Robią jednak dobrą minę do złej gry i zwalają całą winę na PiS. Twierdząc, że to partia Jarosława Kaczyńskiego rozkręciła histerię wokół ustawy i przekonała prezydenta, iż na najbardziej żyznych gruntach będą stawiane wiatraki. I to głównie na gruntach funkcjonariuszy PSL. A ponieważ – mówią - PO boi się PiS, dlatego nie wsparła koalicjanta w tej sprawie.

Rzeczywistość jest jednak taka, że bliższa koszula ciału. Platforma poparła prezydenta, bo przed wyborami nie może sobie pozwolić na podrywanie jego autorytetu. Dobry wynik Bronisława Komorowskiego w przyszłorocznych wyborach prezydenckich może podciągnąć wynik Platformy w jesiennych wyborach parlamentarnych i zapewnić tej partii kontynuację władzy. Z powodu wiatraków nie ma co tracić takiej szansy i prowokować niesnasek między ośrodkami władzy. Nie wykluczone też, że w zmienionej sytuacji politycznej, bez Donalda Tuska na czele partii i rządu, PO zwyczajnie nie odważy się pójść na otwarty konflikt z prezydentem. W tej sytuacji PSL nie miało żadnych szans na wyegzekwowanie wcześniejszych ustaleń koalicyjnych. Ludowcom na otarcie łez pozostaje obietnica, że już na następnym posiedzeniu Sejmu zostanie złożona nowa ustawa z poprawką, iż działek odrolnionych w tym szczególnym trybie nie będzie można przeznaczać pod inwestycje energetyki odnawialnej czyli właśnie pod wiatraki. Minister rolnictwa Marek Sawicki w rozmowie z „Rz" mówił ze spokojem, że to rozwiązanie pasuje PSL-owi. Nowa ustawa zostanie szybko uchwalona i jeszcze przed końcem roku wejdzie w życie, a więc nie ma o co kruszyć kopii. Ludowcy jednak od lat stosują tę samą taktykę pozornej obojętności wobec spraw, na których najbardziej im zależy.

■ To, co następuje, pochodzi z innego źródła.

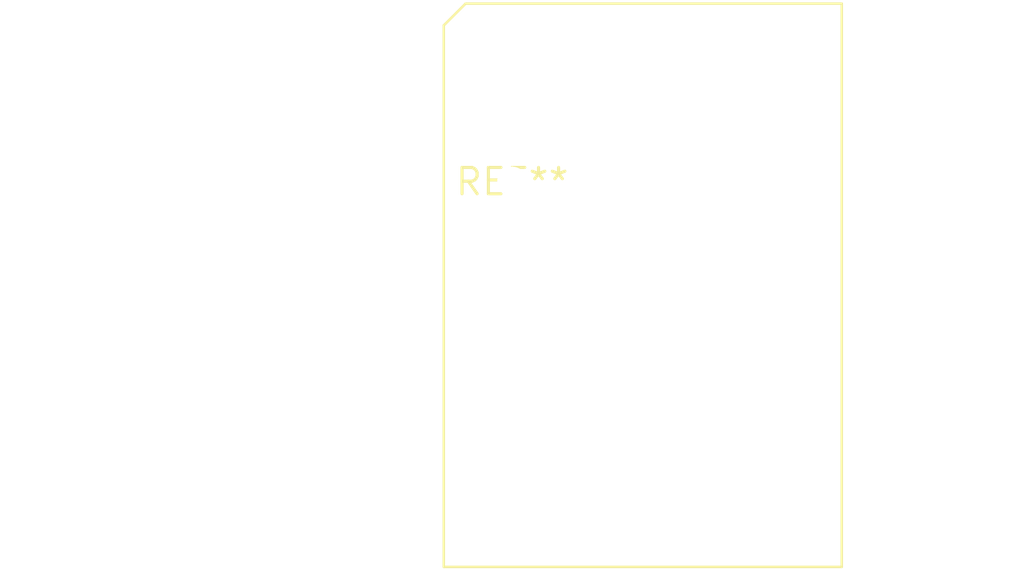
<source format=kicad_pcb>
(kicad_pcb (version 20240108) (generator pcbnew)

  (general
    (thickness 1.6)
  )

  (paper "A4")
  (layers
    (0 "F.Cu" signal)
    (31 "B.Cu" signal)
    (32 "B.Adhes" user "B.Adhesive")
    (33 "F.Adhes" user "F.Adhesive")
    (34 "B.Paste" user)
    (35 "F.Paste" user)
    (36 "B.SilkS" user "B.Silkscreen")
    (37 "F.SilkS" user "F.Silkscreen")
    (38 "B.Mask" user)
    (39 "F.Mask" user)
    (40 "Dwgs.User" user "User.Drawings")
    (41 "Cmts.User" user "User.Comments")
    (42 "Eco1.User" user "User.Eco1")
    (43 "Eco2.User" user "User.Eco2")
    (44 "Edge.Cuts" user)
    (45 "Margin" user)
    (46 "B.CrtYd" user "B.Courtyard")
    (47 "F.CrtYd" user "F.Courtyard")
    (48 "B.Fab" user)
    (49 "F.Fab" user)
    (50 "User.1" user)
    (51 "User.2" user)
    (52 "User.3" user)
    (53 "User.4" user)
    (54 "User.5" user)
    (55 "User.6" user)
    (56 "User.7" user)
    (57 "User.8" user)
    (58 "User.9" user)
  )

  (setup
    (pad_to_mask_clearance 0)
    (pcbplotparams
      (layerselection 0x00010fc_ffffffff)
      (plot_on_all_layers_selection 0x0000000_00000000)
      (disableapertmacros false)
      (usegerberextensions false)
      (usegerberattributes false)
      (usegerberadvancedattributes false)
      (creategerberjobfile false)
      (dashed_line_dash_ratio 12.000000)
      (dashed_line_gap_ratio 3.000000)
      (svgprecision 4)
      (plotframeref false)
      (viasonmask false)
      (mode 1)
      (useauxorigin false)
      (hpglpennumber 1)
      (hpglpenspeed 20)
      (hpglpendiameter 15.000000)
      (dxfpolygonmode false)
      (dxfimperialunits false)
      (dxfusepcbnewfont false)
      (psnegative false)
      (psa4output false)
      (plotreference false)
      (plotvalue false)
      (plotinvisibletext false)
      (sketchpadsonfab false)
      (subtractmaskfromsilk false)
      (outputformat 1)
      (mirror false)
      (drillshape 1)
      (scaleselection 1)
      (outputdirectory "")
    )
  )

  (net 0 "")

  (footprint "L_CommonMode_PulseElectronics_PH9455x705NL_1" (layer "F.Cu") (at 0 0))

)

</source>
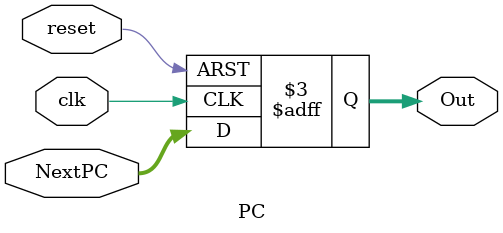
<source format=v>
`timescale 1ns / 1ps


module PC(
    input [15:0] NextPC,
    input reset,
    input clk,
    output reg [15:0]  Out
    );
    
    always@(posedge clk or negedge reset)
    begin
        if(~reset)
        begin
            Out <= 0;
        end
        else
        begin
            Out <= NextPC;
        end
    end
endmodule

</source>
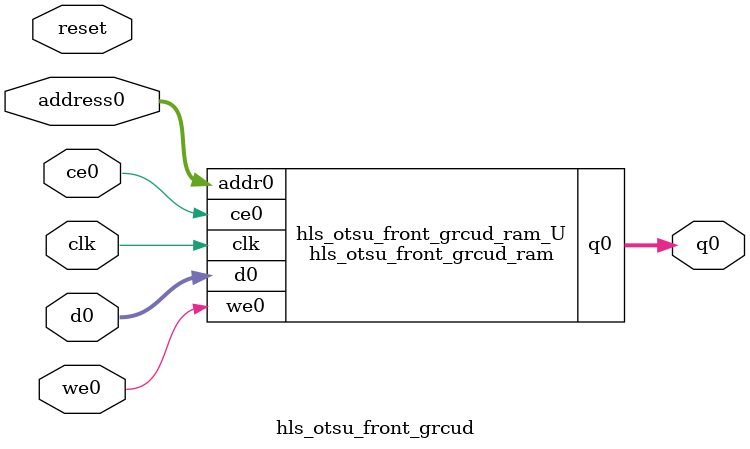
<source format=v>

`timescale 1 ns / 1 ps
module hls_otsu_front_grcud_ram (addr0, ce0, d0, we0, q0,  clk);

parameter DWIDTH = 28;
parameter AWIDTH = 8;
parameter MEM_SIZE = 256;

input[AWIDTH-1:0] addr0;
input ce0;
input[DWIDTH-1:0] d0;
input we0;
output reg[DWIDTH-1:0] q0;
input clk;

(* ram_style = "block" *)reg [DWIDTH-1:0] ram[0:MEM_SIZE-1];




always @(posedge clk)  
begin 
    if (ce0) 
    begin
        if (we0) 
        begin 
            ram[addr0] <= d0; 
            q0 <= d0;
        end 
        else 
            q0 <= ram[addr0];
    end
end


endmodule


`timescale 1 ns / 1 ps
module hls_otsu_front_grcud(
    reset,
    clk,
    address0,
    ce0,
    we0,
    d0,
    q0);

parameter DataWidth = 32'd28;
parameter AddressRange = 32'd256;
parameter AddressWidth = 32'd8;
input reset;
input clk;
input[AddressWidth - 1:0] address0;
input ce0;
input we0;
input[DataWidth - 1:0] d0;
output[DataWidth - 1:0] q0;



hls_otsu_front_grcud_ram hls_otsu_front_grcud_ram_U(
    .clk( clk ),
    .addr0( address0 ),
    .ce0( ce0 ),
    .d0( d0 ),
    .we0( we0 ),
    .q0( q0 ));

endmodule


</source>
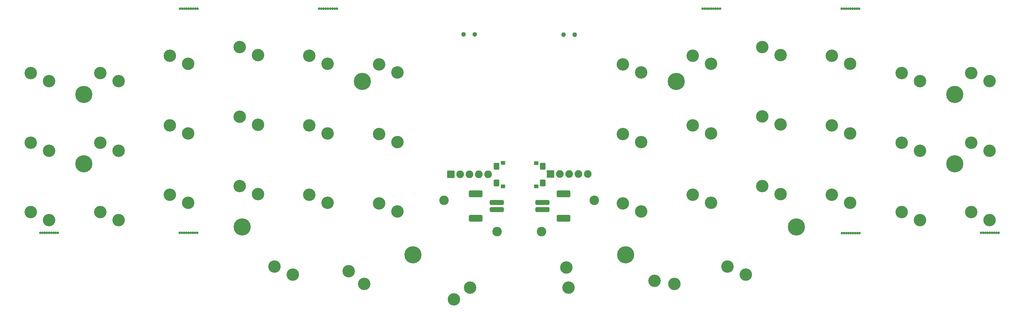
<source format=gts>
%TF.GenerationSoftware,KiCad,Pcbnew,(6.0.9-0)*%
%TF.CreationDate,2022-12-17T09:44:14-06:00*%
%TF.ProjectId,cho-corne-ice,63686f2d-636f-4726-9e65-2d6963652e6b,v0.2*%
%TF.SameCoordinates,Original*%
%TF.FileFunction,Soldermask,Top*%
%TF.FilePolarity,Negative*%
%FSLAX46Y46*%
G04 Gerber Fmt 4.6, Leading zero omitted, Abs format (unit mm)*
G04 Created by KiCad (PCBNEW (6.0.9-0)) date 2022-12-17 09:44:14*
%MOMM*%
%LPD*%
G01*
G04 APERTURE LIST*
G04 Aperture macros list*
%AMRoundRect*
0 Rectangle with rounded corners*
0 $1 Rounding radius*
0 $2 $3 $4 $5 $6 $7 $8 $9 X,Y pos of 4 corners*
0 Add a 4 corners polygon primitive as box body*
4,1,4,$2,$3,$4,$5,$6,$7,$8,$9,$2,$3,0*
0 Add four circle primitives for the rounded corners*
1,1,$1+$1,$2,$3*
1,1,$1+$1,$4,$5*
1,1,$1+$1,$6,$7*
1,1,$1+$1,$8,$9*
0 Add four rect primitives between the rounded corners*
20,1,$1+$1,$2,$3,$4,$5,0*
20,1,$1+$1,$4,$5,$6,$7,0*
20,1,$1+$1,$6,$7,$8,$9,0*
20,1,$1+$1,$8,$9,$2,$3,0*%
G04 Aperture macros list end*
%ADD10RoundRect,0.200000X0.400000X-0.300000X0.400000X0.300000X-0.400000X0.300000X-0.400000X-0.300000X0*%
%ADD11RoundRect,0.200000X0.525000X-0.725000X0.525000X0.725000X-0.525000X0.725000X-0.525000X-0.725000X0*%
%ADD12C,3.400000*%
%ADD13RoundRect,0.200000X-0.400000X0.300000X-0.400000X-0.300000X0.400000X-0.300000X0.400000X0.300000X0*%
%ADD14RoundRect,0.200000X-0.525000X0.725000X-0.525000X-0.725000X0.525000X-0.725000X0.525000X0.725000X0*%
%ADD15C,4.700000*%
%ADD16C,2.600000*%
%ADD17C,0.700000*%
%ADD18RoundRect,0.200000X0.850000X-0.850000X0.850000X0.850000X-0.850000X0.850000X-0.850000X-0.850000X0*%
%ADD19O,2.100000X2.100000*%
%ADD20RoundRect,0.450000X-1.500000X0.250000X-1.500000X-0.250000X1.500000X-0.250000X1.500000X0.250000X0*%
%ADD21RoundRect,0.450001X-1.449999X0.499999X-1.449999X-0.499999X1.449999X-0.499999X1.449999X0.499999X0*%
%ADD22RoundRect,0.450000X1.500000X-0.250000X1.500000X0.250000X-1.500000X0.250000X-1.500000X-0.250000X0*%
%ADD23RoundRect,0.450001X1.449999X-0.499999X1.449999X0.499999X-1.449999X0.499999X-1.449999X-0.499999X0*%
%ADD24C,1.300000*%
G04 APERTURE END LIST*
D10*
X143882500Y-70405000D03*
X143882500Y-64005000D03*
D11*
X142157500Y-64930000D03*
X142157500Y-69480000D03*
D12*
X39107500Y-41680000D03*
X34107500Y-39480000D03*
X53107500Y-34730000D03*
X58107500Y-36930000D03*
X72107500Y-32355000D03*
X77107500Y-34555000D03*
X96107500Y-36930000D03*
X91107500Y-34730000D03*
X15107500Y-58480000D03*
X20107500Y-60680000D03*
X39107500Y-60680000D03*
X34107500Y-58480000D03*
X58107500Y-55930000D03*
X53107500Y-53730000D03*
X77107500Y-53555000D03*
X72107500Y-51355000D03*
X96107500Y-55930000D03*
X91107500Y-53730000D03*
X115107500Y-58305000D03*
X110107500Y-56105000D03*
X15107500Y-77480000D03*
X20107500Y-79680000D03*
X39107500Y-79680000D03*
X34107500Y-77480000D03*
X53107500Y-72730000D03*
X58107500Y-74930000D03*
X77107500Y-72555000D03*
X72107500Y-70355000D03*
X96107500Y-74930000D03*
X91107500Y-72730000D03*
X115107500Y-77305000D03*
X110107500Y-75105000D03*
X86607500Y-94555000D03*
X81607500Y-92355000D03*
X101820240Y-93684830D03*
X106080468Y-97103962D03*
X134967050Y-98105000D03*
X130561794Y-101335127D03*
X161754950Y-98100000D03*
X161160206Y-92669873D03*
D13*
X153007500Y-70455000D03*
X153007500Y-64055000D03*
D14*
X154732500Y-69530000D03*
X154732500Y-64980000D03*
D12*
X214614500Y-70350000D03*
X219614500Y-72550000D03*
X200614500Y-74925000D03*
X195614500Y-72725000D03*
X181614500Y-77300000D03*
X176614500Y-75100000D03*
X210114500Y-94550000D03*
X205114500Y-92350000D03*
X185242501Y-96268021D03*
X190641532Y-97098962D03*
X219614500Y-34550000D03*
X214614500Y-32350000D03*
X200614500Y-36925000D03*
X195614500Y-34725000D03*
X276614500Y-60675000D03*
X271614500Y-58475000D03*
X233614500Y-34725000D03*
X238614500Y-36925000D03*
X257614500Y-60675000D03*
X252614500Y-58475000D03*
X257614500Y-79675000D03*
X252614500Y-77475000D03*
X233614500Y-72725000D03*
X238614500Y-74925000D03*
X276614500Y-41675000D03*
X271614500Y-39475000D03*
X257614500Y-41675000D03*
X252614500Y-39475000D03*
X233614500Y-53725000D03*
X238614500Y-55925000D03*
X219614500Y-53550000D03*
X214614500Y-51350000D03*
X195614500Y-53725000D03*
X200614500Y-55925000D03*
X176614500Y-56100000D03*
X181614500Y-58300000D03*
X271614500Y-77475000D03*
X276614500Y-79675000D03*
X20107500Y-41680000D03*
X15107500Y-39480000D03*
D15*
X105575500Y-41765500D03*
X72764500Y-81520500D03*
X119330500Y-89135000D03*
D16*
X127869500Y-74254000D03*
X142301500Y-82775000D03*
D15*
X177389500Y-89145000D03*
X223955500Y-81530500D03*
X267099500Y-45265500D03*
X191144500Y-41775500D03*
D12*
X110107500Y-37105000D03*
X115107500Y-39305000D03*
X181607500Y-39305000D03*
X176607500Y-37105000D03*
D15*
X29607500Y-64280000D03*
X29607500Y-45280000D03*
D17*
X60611750Y-21869000D03*
X57643000Y-21869000D03*
X60018000Y-21869000D03*
X58830500Y-21869000D03*
X59424250Y-21869000D03*
X55861750Y-21869000D03*
X56455500Y-21869000D03*
X57049250Y-21869000D03*
X58236750Y-21869000D03*
X96207500Y-21873000D03*
X98582500Y-21873000D03*
X95613750Y-21873000D03*
X97395000Y-21873000D03*
X94426250Y-21873000D03*
X93832500Y-21873000D03*
X97988750Y-21873000D03*
X96801250Y-21873000D03*
X95020000Y-21873000D03*
X17787500Y-83176000D03*
X18381250Y-83176000D03*
X21943750Y-83176000D03*
X22537500Y-83176000D03*
X21350000Y-83176000D03*
X19568750Y-83176000D03*
X20162500Y-83176000D03*
X20756250Y-83176000D03*
X18975000Y-83176000D03*
X57529750Y-83178000D03*
X58717250Y-83178000D03*
X60498500Y-83178000D03*
X56342250Y-83178000D03*
X58123500Y-83178000D03*
X59904750Y-83178000D03*
X55748500Y-83178000D03*
X59311000Y-83178000D03*
X56936000Y-83178000D03*
D18*
X156897500Y-67020000D03*
D19*
X159437500Y-67020000D03*
X161977500Y-67020000D03*
X164517500Y-67020000D03*
X167057500Y-67020000D03*
D20*
X142210500Y-74812000D03*
X142210500Y-76812000D03*
D21*
X136460500Y-72462000D03*
X136460500Y-79162000D03*
D18*
X129698500Y-67151000D03*
D19*
X132238500Y-67151000D03*
X134778500Y-67151000D03*
X137318500Y-67151000D03*
X139858500Y-67151000D03*
D22*
X154671500Y-76812000D03*
X154671500Y-74812000D03*
D23*
X160421500Y-72462000D03*
X160421500Y-79162000D03*
D16*
X154418500Y-82785000D03*
D15*
X267099500Y-64265500D03*
D16*
X168850500Y-74264000D03*
D17*
X278436750Y-83183000D03*
X274280500Y-83183000D03*
X276061750Y-83183000D03*
X276655500Y-83183000D03*
X279030500Y-83183000D03*
X277843000Y-83183000D03*
X274874250Y-83183000D03*
X275468000Y-83183000D03*
X277249250Y-83183000D03*
X200737500Y-21885000D03*
X201925000Y-21885000D03*
X200143750Y-21885000D03*
X201331250Y-21885000D03*
X198956250Y-21885000D03*
X202518750Y-21885000D03*
X198362500Y-21885000D03*
X199550000Y-21885000D03*
X203112500Y-21885000D03*
X238649500Y-21870000D03*
X240430750Y-21870000D03*
X236868250Y-21870000D03*
X241024500Y-21870000D03*
X239243250Y-21870000D03*
X236274500Y-21870000D03*
X237462000Y-21870000D03*
X238055750Y-21870000D03*
X239837000Y-21870000D03*
X236960250Y-83193000D03*
X238741500Y-83193000D03*
X241116500Y-83193000D03*
X238147750Y-83193000D03*
X240522750Y-83193000D03*
X237554000Y-83193000D03*
X236366500Y-83193000D03*
X239929000Y-83193000D03*
X239335250Y-83193000D03*
D24*
X163462500Y-28930000D03*
X160462500Y-28930000D03*
X136193787Y-28910000D03*
X133193787Y-28910000D03*
M02*

</source>
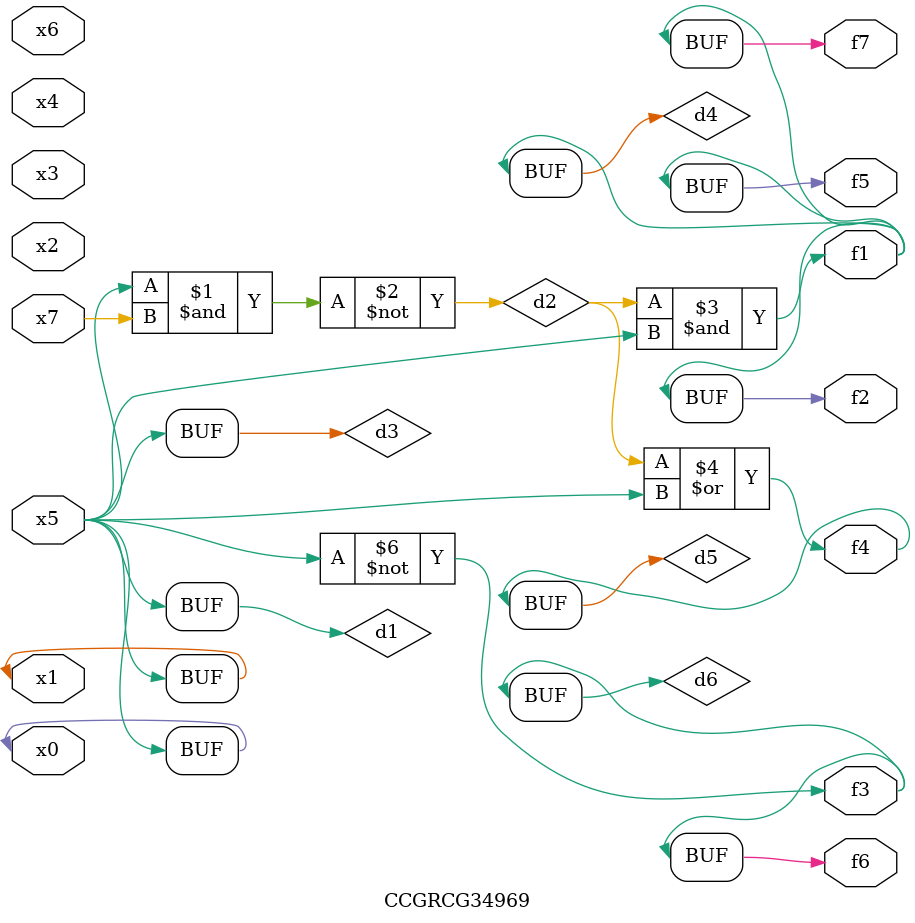
<source format=v>
module CCGRCG34969(
	input x0, x1, x2, x3, x4, x5, x6, x7,
	output f1, f2, f3, f4, f5, f6, f7
);

	wire d1, d2, d3, d4, d5, d6;

	buf (d1, x0, x5);
	nand (d2, x5, x7);
	buf (d3, x0, x1);
	and (d4, d2, d3);
	or (d5, d2, d3);
	nor (d6, d1, d3);
	assign f1 = d4;
	assign f2 = d4;
	assign f3 = d6;
	assign f4 = d5;
	assign f5 = d4;
	assign f6 = d6;
	assign f7 = d4;
endmodule

</source>
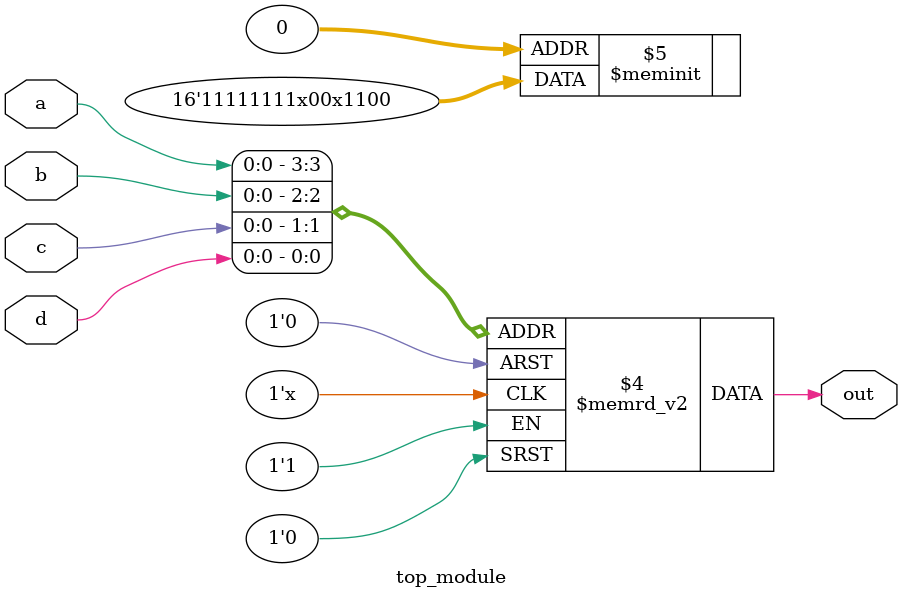
<source format=sv>
module top_module (
    input a, 
    input b,
    input c,
    input d,
    output reg out
);

always @(*)
begin
    case ({a,b,c,d})
        4'b0000, 4'b0001, 4'b0101, 4'b0110:
            out = 1'b0;
        4'b0011, 4'b0010, 4'b1100, 4'b1110, 4'b1000:
            out = 1'b1;
        4'b0100, 4'b0111, 4'b0111:
            out = 1'bx;
        default:
            out = 1'b1;
    endcase
end

endmodule

</source>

Gdy premier Donald Tusk trzy lata temu ogłosił reformę KRUS i wprowadzenia podatku dochodowego w rolnictwie Sawicki ze spokojem twierdził wówczas, że PSL wcale nie jest temu przeciwne, bo rolnicy chętnie będą należeć do powszechnego systemu ubezpieczeniowego i dostawać wyższe emerytury, a podatek dochodowy w niektórych gospodarstwach może być wręcz korzystniejszy niż gruntowy. Lata minęły od zapowiedzi i obie sprawy nie zostały załatwione, ku cichemu zadowoleniu Stronnictwa. Podobną obojętność ludowcy prezentują teraz w sprawie ustawy o ochronie gruntów rolnych i leśnych czy w sprawie uboju rytualnym, twierdząc, że to nie jest żaden ich interes. Wiadomo jednak, że bardzo zależało im na tym, by ułatwienia w odrolnieniu działek zostały przyjęte jeszcze przed wyborami samorządowymi. Mieliby się czym chwalić w kampanii. A tak zostają im tylko podwyżki emerytur i urlopy macierzyńskie dla rolników. Ale to już jest sukces całego rządu, a nie tylko PSL.